= GIVEN TASK A =
Answer these questions from the passage on solubility product:
(i) What are salts such as AgCl and PbSO_{4} called?
(ii) In a saturated solution of such a salt at a fixed temperature, between what two things does a dynamic equilibrium exist?
(iii) Which law is applied at equilibrium to write the expression for K?
= GIVEN TASK B =
Write out the part of the passage on solubility product starting with "If a sparingly" and going on through "in the solution.".
= GIVEN TASK C =
Extend the passage on solubility product, picking up after its final sentence.

─── PROVIDED TEXT

Salts like AgCl, CaSO_{4}, Ag_{2}CrO_{4}, PbSO_{4}, PbCl_{2}, etc. are considered as insoluble. They are not completely insoluble in water because no salt is absolutely insoluble in water, i.e. they slightly dissolve in water. These salts are called sparingly soluble salts.

If a sparingly soluble salt is added to water, a very small extent dissolves and forms a saturated solution at a given temperature. At saturated solution, the ions in the solution collide and reproduce the solid phase. Ultimately a dynamic equilibrium is established between solute and ions in a solution.

In a saturated solution of a sparingly soluble salt at a fixed temperature, a dynamic equilibrium exists between the salt in the solid phase and ions present in the solution.

Let us consider a sparingly soluble salt AB is under dissolution to make a saturated solution at a fixed temperature, then following equilibrium holds good:

`AB\ \rightleftharpoons\ A^{+}\ +\ B^{-}`

Applying law of mass action at equilibrium,

`K=\frac{[A^{+}][B^{-}]}{[AB]}`

For a saturated solution at a constant temperature,

`\begin{align*} [AB]_{solid}&=constant\\ K&=\frac{[A^{+}][B^{-}]}{constant}\\ K\ constant &= [A^{+}][B^{-}]\\ K_{sp}&=[A^{+}][B^{-}] \end{align*}`

where K_{sp} is another constant called solubility product that can be defined as, “The product of ionic concentration for a saturated solution at a constant temperature”.

──────
─── RECORD SET

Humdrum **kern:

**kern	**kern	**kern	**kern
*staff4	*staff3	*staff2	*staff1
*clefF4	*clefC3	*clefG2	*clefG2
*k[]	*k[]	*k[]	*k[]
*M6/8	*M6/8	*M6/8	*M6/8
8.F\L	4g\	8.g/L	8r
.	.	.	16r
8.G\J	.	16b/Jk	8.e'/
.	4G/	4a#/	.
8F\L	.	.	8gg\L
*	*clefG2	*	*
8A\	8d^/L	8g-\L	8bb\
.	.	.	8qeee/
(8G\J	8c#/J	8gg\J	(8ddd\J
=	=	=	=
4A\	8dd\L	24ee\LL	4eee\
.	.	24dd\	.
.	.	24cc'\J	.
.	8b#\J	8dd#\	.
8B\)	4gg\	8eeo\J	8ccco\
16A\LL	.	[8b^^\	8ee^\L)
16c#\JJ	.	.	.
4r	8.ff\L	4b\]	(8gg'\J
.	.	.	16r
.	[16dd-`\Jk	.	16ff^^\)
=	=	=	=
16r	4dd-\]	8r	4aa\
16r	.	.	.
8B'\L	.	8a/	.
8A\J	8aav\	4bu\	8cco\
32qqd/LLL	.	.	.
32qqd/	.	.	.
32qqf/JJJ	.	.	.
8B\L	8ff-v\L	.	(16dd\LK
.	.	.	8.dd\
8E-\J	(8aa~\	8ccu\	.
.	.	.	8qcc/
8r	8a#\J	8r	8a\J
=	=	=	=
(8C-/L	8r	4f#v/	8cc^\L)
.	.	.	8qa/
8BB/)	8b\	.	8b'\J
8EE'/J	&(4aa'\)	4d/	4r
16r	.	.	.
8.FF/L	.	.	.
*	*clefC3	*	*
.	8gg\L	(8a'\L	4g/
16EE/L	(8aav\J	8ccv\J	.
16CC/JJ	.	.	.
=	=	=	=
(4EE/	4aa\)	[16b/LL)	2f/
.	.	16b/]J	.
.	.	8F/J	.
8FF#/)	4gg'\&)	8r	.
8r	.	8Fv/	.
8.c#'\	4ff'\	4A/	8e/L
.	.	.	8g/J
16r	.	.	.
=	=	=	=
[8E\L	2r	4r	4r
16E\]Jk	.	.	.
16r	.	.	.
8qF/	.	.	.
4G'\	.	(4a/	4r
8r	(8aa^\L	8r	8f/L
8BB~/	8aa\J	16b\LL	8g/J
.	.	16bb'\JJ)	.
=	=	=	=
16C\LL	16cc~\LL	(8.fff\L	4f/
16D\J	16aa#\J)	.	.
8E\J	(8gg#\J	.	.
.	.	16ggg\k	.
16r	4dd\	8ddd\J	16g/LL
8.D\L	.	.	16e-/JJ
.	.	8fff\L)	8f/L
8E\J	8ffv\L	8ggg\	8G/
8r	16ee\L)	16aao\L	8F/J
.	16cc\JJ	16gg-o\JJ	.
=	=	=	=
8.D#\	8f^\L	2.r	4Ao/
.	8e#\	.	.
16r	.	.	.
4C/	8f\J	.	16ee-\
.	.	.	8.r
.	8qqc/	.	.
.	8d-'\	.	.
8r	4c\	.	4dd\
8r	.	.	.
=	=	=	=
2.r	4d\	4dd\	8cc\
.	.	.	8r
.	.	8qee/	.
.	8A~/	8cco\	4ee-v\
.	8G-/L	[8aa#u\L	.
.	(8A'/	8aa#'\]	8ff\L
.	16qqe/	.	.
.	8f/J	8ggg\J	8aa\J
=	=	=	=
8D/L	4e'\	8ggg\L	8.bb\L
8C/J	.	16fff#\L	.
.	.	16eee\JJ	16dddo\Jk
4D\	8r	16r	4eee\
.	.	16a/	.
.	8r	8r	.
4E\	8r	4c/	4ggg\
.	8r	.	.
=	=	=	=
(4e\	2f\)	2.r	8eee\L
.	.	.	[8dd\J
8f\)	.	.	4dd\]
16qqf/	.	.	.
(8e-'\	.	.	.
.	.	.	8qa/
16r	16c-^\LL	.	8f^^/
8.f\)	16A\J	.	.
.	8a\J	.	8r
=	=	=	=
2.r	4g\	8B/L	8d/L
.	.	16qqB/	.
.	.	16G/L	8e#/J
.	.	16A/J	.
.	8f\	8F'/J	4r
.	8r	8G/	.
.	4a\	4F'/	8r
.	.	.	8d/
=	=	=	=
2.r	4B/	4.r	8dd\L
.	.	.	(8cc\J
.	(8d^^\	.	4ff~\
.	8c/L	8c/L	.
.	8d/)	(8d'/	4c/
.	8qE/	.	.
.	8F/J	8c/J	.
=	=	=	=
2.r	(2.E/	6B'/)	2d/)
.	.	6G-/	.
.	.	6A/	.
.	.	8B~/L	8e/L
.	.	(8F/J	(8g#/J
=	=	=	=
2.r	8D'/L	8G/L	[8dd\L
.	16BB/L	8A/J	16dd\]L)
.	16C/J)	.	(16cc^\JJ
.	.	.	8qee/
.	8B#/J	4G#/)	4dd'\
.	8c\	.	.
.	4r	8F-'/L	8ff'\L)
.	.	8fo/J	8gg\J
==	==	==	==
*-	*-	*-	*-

──────

= EXERCISE RESPONSE A =
(i) Sparingly soluble salts.
(ii) Between the salt in the solid phase and the ions present in the solution.
(iii) The law of mass action.

= EXERCISE RESPONSE B =
If a sparingly soluble salt is added to water, a very small extent dissolves and forms a saturated solution at a given temperature. At saturated solution, the ions in the solution collide and reproduce the solid phase. Ultimately a dynamic equilibrium is established between solute and ions in a solution.

In a saturated solution of a sparingly soluble salt at a fixed temperature, a dynamic equilibrium exists between the salt in the solid phase and ions present in the solution.

= EXERCISE RESPONSE C =
##### Relation between solubility and solubility product

**1. For AB type of salts (AgCl, AgBr, AgI, PbSO _{4}, BaSO_{4}, etc.)**:

Let us take an example of AgCl, where ‘s’ be the solubility in mol/lit.

`\begin{align*} \underset{S}{AgCl}\ &\rightleftharpoons\ \underset{S}{Ag^{+}} +\ \underset{S}{Cl^{-}}\\ K_{sp}&=[Ag^{+}][Cl^{-}]=s.s=s^{2}\\ s&=\sqrt{K_{sp}} \end{align*}`

**2. For A _{2}B or AB_{2} type of salt (Ag_{2}S, Ag_{2}CrO_{4}, CaF_{2}, BaF_{2}, etc.)**:

`\begin{align*} \underset{S}{Ag_{2}S}\ &\rightleftharpoons\ \underset{2S}{2Ag^{+}} +\ \underset{S}{S^{--}}\\ K_{sp}&=[Ag^{+}]^{2}[S^{--}]=(2s)^{2}.s=4s^{3}\\ s&=\sqrt[3]{\frac{K_{sp}}{4}} \end{align*}`

##### Solubility product principle

At a given temperature,

i. When the ionic product is less than the solubility product, the solution is unsaturated.

ii. When an ionic product is equal to a solubility product, the solution is saturated.

iii. When an ionic product is greater than the solubility product, the solution is supersaturated and precipitation takes place. This principle is called the solubility product principle or theory of precipitation.

##### Common Ion Effect

In a solution of a weak electrolyte, there exists a dynamic equilibrium between unionized molecules and ions present in the solution.

Let us consider a weak electrolyte AB is under the dissolution, following equilibrium takes place:

`\underset{unionized\ molecule}{AB}\ \rightleftharpoons\ A^{+} +\ B^{-}`

When a strong electrolyte that gives either A^{+} or B^{–} is added to the solution of AB, the equilibrium is disturbed. To maintain the equilibrium, the process shifts towards the backward direction according to Le-Chatelier’s principle i.e. ionization of AB is suppressed.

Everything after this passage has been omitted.